• banner11.png
  • banner12.png

Элина Свенцицкая • ЖИТЬ БЕЗ ПЕЧАЛИ

 Печать  E-mail

Категория: «Соты» 2012

Я не знала, что мне делать, и пришла неизвестно куда. Вот подвал, а в нем дверь с надписью «Общественные танцы», а за дверью – маленький зал.

Я вошла, а вокруг – аплодисменты, а за столом – худенький стройный старичок с сияющими глазами и летящими жестами.

– Знакомьтесь, это я! – воскликнул он и приподнялся на цыпочки, а две девушки упали в обморок. – Я – Яков Лушпайкин, великий человек. Когда я выступаю на похоронах, все хотят долго жить. И я научу вас жить так, как надо. 

– Но как же нам жить? – спросила пожилая дама, закатывая глаза. – И как нам сохранить здоровье и уложиться в зарплату?

– Очень просто. Вот высшая мудрость – жить без печали. Живите без печали – и все будет хорошо. Живите без печали – и будете здоровы.

– И это все?

– Все.

И он склонил голову и прикрыл глаза, а потом возвел их вверх, к бледной лампочке.

– Но что же нам делать, чтобы жить без печали?

– Я же сказал – жить без печали. Что вам еще надо? Живите без печали – и все будет правильно. Живите без печали – и доживете до зарплаты.

И он опять поднялся на цыпочки и поправил клочок волос на лбу.

– А вот у меня умерла собачка. Единственная собачка, больше у меня никого нет. Так что же мне делать?

– Жить без печали! Разве вам не ясно? А еще образованные люди! Сколько можно повторять!

–  Как жить?

– Жить без печали! Разве вам этого мало? 

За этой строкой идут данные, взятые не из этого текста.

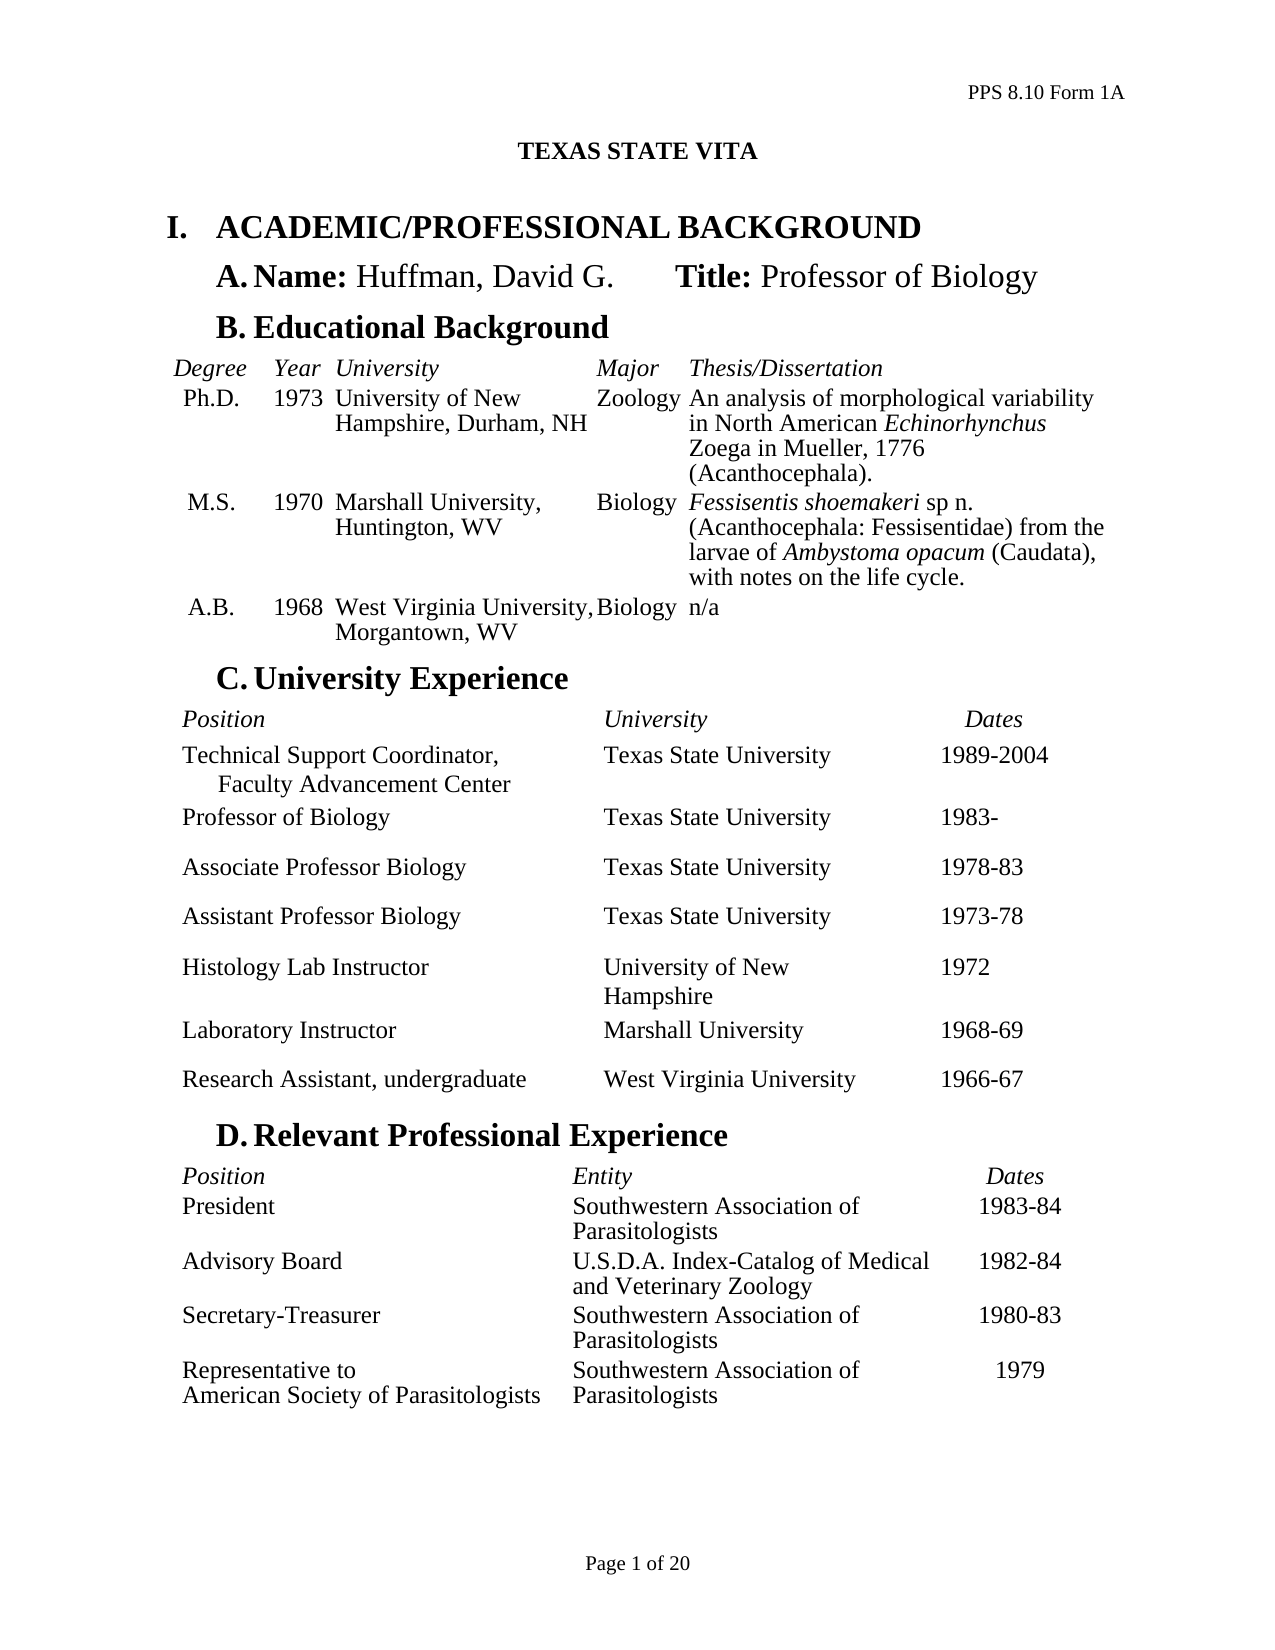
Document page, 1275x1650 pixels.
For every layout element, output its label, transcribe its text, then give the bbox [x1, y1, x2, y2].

Он покраснел, в глазах стояли слезы.

– Это же самое лучшее, что я открыл в своей жизни. И это так просто, так понятно. Почему же вы не понимаете?

– Да, но как же моя собачка? И как же я – без собачки?

– Но все же так просто – жить без печали… Жить без печали… Жить без печали…

Так говорил Яков Лушпайкин, великий человек, и плакал, и проползал между стульями, забиваясь в угол, а старые дамы, старички, девицы с запросами, нагоняя его, кричали ему в уши, что так жить нельзя, что это не жизнь, а тихий ужас, что везде преступность и люди пропадают средь бела дня, а цены такие, что все равно пропадать… А Яков Лушпайкин, великий человек, плакал все громче и громче, и говорил, что он все это знает, но ведь это так просто – жить без печали, и почему же этого никто не хочет понять, наверное, у них что-то с головой.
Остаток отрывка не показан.